Friday, September 04, 2009

ACNA consecrates two bishops

The ACNA has consecrated and elected two bishops for its dioceses, which represent the full span of its theological spectrum, while also highlighting the fragility of the new province-in-waiting’s theological boundaries.

On Aug 22, the Rt Rev William Ilgenfritz was consecrated Bishop of the Missionary Diocese of All Saints by Archbishop Robert Duncan. The new diocese consists of 13 congregations across the United States, and is part of the wider ACNA.

In 2002 FiFNA elected Fr Ilgenfritz and the Rev David Moyer to be consecrated as bishops in order to fulfill an episcopal ministry in the US similar to that exercised by the ‘flying bishops’ of the Church of England.

Their names were then “lain on the table" pending their consecration at the hands of sympathetic Anglican bishops.

In 2007 FiFNA reaffirmed its nomination of Fr Ilgenfritz as its preferred bishop to oversee Anglo-Catholic congregations, and at the June meeting of its College of Bishops, the ACNA formally endorsed the election.

Bishop Ilgenfritz told The Church of England Newspaper that “all congregations and clergy wishing to affiliate with this new diocese must be members of Forward in Faith North America, but some FIFNA parishes and clergy will continue, at least for the present, in the Episcopal Church or in their present continuing ecclesial structures.”

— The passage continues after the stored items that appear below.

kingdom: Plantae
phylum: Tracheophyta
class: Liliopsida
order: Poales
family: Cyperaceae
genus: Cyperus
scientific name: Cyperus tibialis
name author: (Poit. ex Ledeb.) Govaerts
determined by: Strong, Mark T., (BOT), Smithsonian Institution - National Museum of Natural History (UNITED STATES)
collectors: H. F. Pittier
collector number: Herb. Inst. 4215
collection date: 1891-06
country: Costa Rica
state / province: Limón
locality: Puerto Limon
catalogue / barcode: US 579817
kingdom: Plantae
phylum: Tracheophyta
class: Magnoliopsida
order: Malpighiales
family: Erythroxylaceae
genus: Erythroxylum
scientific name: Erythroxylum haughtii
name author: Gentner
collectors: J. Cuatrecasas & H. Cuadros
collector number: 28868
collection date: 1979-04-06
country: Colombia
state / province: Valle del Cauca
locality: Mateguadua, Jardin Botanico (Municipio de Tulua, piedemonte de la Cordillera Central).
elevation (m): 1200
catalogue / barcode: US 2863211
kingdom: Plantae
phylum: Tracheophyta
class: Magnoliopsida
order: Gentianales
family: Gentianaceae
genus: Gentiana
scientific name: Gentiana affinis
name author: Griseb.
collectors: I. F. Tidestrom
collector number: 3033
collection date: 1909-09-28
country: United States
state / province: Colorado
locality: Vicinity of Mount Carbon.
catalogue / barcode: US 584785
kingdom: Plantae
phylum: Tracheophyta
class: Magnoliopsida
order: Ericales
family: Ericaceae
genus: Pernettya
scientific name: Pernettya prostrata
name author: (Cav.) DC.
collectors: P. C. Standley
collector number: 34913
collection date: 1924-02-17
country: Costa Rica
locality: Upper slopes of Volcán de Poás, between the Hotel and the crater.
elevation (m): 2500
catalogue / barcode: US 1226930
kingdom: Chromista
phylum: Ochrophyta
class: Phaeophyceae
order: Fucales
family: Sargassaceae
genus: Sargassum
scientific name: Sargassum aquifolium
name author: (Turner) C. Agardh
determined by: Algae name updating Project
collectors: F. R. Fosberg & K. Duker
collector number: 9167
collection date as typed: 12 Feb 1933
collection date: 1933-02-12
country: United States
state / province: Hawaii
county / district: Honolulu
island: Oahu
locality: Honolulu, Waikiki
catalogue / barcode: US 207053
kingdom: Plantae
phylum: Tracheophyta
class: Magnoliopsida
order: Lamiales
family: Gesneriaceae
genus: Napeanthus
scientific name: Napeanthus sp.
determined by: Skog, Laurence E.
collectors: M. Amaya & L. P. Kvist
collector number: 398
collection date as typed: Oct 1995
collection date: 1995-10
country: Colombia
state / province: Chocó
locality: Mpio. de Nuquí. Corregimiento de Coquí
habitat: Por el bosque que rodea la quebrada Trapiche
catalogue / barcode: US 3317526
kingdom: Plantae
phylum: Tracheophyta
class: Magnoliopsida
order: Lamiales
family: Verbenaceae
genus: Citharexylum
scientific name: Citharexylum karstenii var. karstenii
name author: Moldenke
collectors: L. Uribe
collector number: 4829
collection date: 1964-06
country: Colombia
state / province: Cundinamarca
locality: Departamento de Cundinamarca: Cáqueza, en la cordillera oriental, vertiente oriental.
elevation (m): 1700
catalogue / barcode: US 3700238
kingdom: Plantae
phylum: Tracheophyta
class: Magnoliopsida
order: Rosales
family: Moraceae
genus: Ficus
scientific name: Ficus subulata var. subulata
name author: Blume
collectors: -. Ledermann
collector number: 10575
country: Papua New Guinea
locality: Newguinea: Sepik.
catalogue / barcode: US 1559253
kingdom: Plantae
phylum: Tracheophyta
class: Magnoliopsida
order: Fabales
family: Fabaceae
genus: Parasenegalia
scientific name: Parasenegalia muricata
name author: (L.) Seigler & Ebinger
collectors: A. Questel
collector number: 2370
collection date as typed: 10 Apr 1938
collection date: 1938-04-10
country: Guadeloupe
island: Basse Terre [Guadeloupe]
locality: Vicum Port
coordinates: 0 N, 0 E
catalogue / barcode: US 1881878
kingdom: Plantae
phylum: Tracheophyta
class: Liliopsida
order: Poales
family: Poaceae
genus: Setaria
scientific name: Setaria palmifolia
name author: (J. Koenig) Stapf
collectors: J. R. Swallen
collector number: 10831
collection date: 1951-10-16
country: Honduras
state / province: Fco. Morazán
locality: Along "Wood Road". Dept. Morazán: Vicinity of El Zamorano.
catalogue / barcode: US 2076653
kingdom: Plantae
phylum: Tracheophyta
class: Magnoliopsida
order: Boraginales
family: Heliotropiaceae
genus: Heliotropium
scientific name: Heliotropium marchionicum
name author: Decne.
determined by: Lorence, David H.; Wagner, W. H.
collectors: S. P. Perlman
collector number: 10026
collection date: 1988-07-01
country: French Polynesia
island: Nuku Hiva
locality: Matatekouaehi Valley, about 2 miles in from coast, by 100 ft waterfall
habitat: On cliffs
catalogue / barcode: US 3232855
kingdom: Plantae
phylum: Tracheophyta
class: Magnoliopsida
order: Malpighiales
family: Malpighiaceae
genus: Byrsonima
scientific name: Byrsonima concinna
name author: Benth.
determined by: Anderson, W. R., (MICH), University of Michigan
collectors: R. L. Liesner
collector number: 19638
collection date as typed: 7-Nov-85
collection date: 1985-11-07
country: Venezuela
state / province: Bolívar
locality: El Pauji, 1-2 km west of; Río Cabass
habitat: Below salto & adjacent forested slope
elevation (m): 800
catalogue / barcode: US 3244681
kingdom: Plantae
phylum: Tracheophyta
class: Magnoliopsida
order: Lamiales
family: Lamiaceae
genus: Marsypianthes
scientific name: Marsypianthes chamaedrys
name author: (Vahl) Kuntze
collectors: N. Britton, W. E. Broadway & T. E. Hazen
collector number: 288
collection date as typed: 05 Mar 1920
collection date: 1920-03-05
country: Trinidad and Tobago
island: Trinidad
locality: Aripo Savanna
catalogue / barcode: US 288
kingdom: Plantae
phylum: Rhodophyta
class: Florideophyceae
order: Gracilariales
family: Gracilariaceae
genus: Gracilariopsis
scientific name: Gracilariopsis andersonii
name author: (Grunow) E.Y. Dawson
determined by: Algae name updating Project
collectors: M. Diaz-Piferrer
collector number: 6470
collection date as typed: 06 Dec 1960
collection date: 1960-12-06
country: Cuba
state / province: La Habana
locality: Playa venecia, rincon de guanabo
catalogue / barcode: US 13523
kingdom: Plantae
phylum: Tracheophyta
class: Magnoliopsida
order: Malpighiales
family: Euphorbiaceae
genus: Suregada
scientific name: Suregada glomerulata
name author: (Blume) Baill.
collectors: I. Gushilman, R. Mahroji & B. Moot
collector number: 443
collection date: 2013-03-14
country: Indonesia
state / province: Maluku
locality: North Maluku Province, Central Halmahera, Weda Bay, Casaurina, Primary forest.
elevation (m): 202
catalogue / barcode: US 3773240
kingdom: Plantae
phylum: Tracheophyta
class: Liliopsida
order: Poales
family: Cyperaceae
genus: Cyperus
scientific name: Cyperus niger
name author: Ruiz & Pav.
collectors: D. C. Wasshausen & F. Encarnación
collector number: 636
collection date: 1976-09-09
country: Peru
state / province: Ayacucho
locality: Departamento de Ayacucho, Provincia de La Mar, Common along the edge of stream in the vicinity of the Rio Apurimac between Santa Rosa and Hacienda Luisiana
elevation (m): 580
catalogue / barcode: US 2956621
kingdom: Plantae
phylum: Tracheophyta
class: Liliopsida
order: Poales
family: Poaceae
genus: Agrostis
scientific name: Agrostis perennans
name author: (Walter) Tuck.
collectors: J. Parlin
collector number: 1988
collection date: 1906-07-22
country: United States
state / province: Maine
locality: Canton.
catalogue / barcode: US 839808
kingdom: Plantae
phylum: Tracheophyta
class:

The FiFNA diocese will gather independent congregations as well as churches in the process of withdrawing from the Episcopal Church. “I will be receiving some parishes from other jurisdictions of the Continuum and we will be planting new churches,” he wrote in an email to CEN, but added that it was “important to note that the new diocese will work cooperatively with Pittsburgh, Quincy, Fort Worth, San Joaquin, AMIA, REC, CANA, etc. We condemn any spirit of competition for parishes.”

The traditional Anglo-Catholic model of episcopal ministry was placed in contrast with the Aug 30 election by the ACNA’s Diocese of the Gulf Atlantic of the Rev Neil Lebhar to oversee approximately 5,000 conservative Anglicans in 22 North Florida and South Georgia evangelical parishes.

Bishop-elect Lebhar, who brought a case before the Archbishop of Canterbury’s Panel of Reference for arbitration, but was rebuffed when the Bishop of Florida refused to accede to the Panel’s recommendations, told the Florida Times-Union the Gulf Atlantic Diocese had adopted a new model of episcopacy.

“With the model we're now in, the bishop operates as clergy in his home parish and the structure is much flatter and the ministry is much more parish-oriented. Only a third of my time will be spent as bishop,” he said, adding that the term of office would be set at seven years. The office came with a time limit so as to “be able to refresh leadership on a regular basis. It's also so that parishes do not have an indefinite burden of sharing their priests with the diocese,” Bishop-elect Lebhar said.